Cartographie interactive des crues en Franche-Comté

Initié en 2004, l’Observatoire de l’hydrologie de Franche-Comté est loin d’être une structure classique. Porté conjointement par l’Etat, via la Dreal, et par l’EPTB Saône-Doubs, il s’agit avant tout d’une plateforme régionale d’information sur les inondations et les démarches engagées par l’Etat et les collectivités sur la prévention des risques. « Cette démarche de longue haleine envisage aujourd’hui de s’étendre à la Bourgogne, suite à la fusion des deux régions, précise Marc Forêt. L’observatoire dispose de moyens informatiques puissants avec un système de cartographie interactive où chacun peut savoir, pour tel type de crue, s’il peut faire face ou non. Cet outil sert autant à la prévention qu’à la gestion des risques en matière de constructibilité et de protection contre les crues. » Ajoutons que, pour un budget annuel de 67.000 euros, toutes les modélisations de crue sont aussi en ligne et que ce projet s’inscrit en complément de la Base de données historiques sur les inondations (BDHI).
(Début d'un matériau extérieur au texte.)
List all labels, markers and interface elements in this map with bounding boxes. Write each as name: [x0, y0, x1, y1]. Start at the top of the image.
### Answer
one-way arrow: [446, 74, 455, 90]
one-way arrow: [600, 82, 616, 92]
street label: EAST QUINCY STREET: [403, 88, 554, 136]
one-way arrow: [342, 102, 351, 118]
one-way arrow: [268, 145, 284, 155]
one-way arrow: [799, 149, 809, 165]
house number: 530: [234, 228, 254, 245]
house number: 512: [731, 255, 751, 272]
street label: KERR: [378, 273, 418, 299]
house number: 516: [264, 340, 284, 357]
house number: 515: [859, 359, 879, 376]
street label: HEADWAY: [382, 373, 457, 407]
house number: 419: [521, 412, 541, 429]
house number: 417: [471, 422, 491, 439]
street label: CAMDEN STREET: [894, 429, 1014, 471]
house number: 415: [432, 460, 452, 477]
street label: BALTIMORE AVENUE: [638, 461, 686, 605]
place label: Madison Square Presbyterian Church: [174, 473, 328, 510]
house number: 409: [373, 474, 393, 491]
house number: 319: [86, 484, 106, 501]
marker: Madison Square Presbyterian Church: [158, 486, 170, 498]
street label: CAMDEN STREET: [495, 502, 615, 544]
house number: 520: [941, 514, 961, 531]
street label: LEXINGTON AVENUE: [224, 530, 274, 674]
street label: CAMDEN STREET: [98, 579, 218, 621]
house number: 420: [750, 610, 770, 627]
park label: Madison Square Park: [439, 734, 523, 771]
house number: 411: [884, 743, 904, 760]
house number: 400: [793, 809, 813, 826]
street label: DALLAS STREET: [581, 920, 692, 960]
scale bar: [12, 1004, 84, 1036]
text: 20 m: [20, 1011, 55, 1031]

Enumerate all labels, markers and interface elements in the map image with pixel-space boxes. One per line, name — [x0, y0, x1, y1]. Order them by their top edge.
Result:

Détecter la menace en zones dénuées de stations de mesure
Parmi les mentions spéciales, la  »méthode de détection des pluies extrêmes et d’anticipation des crues sur les cours d’eau non surveillés » de l’Irstea trouve son actualité dans les crues torrentielles qui concernent les rivières dénuées de capteurs de niveau d’eau et de débit. Baptisé Aiga, le système de l’Irstea s’appuie sur les radars météo et sur ses très grandes capacités de calcul. Autre projet, certes modeste mais méritant, l’appui à la gestion concertée de crise et à la mise en place d’une aide à l’élaboration des Plans communaux de sauvegarde (PCS) et des Dossiers d’information communale sur les risques majeurs (Dicrim) sur le bassin versant de l’Ardèche, porté par le Syndicat mixte Ardèche Claire et l’EPTB Ardèche Claire. « Ce projet aide concrètement les communes à élaborer leur PCS en bénéficiant d’une aide au diagnostic et d’ateliers thématiques. De cette manière, le territoire de l’Ardèche va être entièrement couvert par des PCS approuvés », remarque Marc Forêt. Enfin l’EPTB Loire a reçu la mention spéciale pour son action visant à réduire la vulnérabilité aux inondations des monuments historiques et autres biens patrimoniaux sur le bassin de la Loire et ses affluents. Une initiative originale et intéressante car les directives et financements européens exigent la prise en compte des dimensions sociales, humaines et culturelles dans les dispositifs de prévention et de protection contre les crues.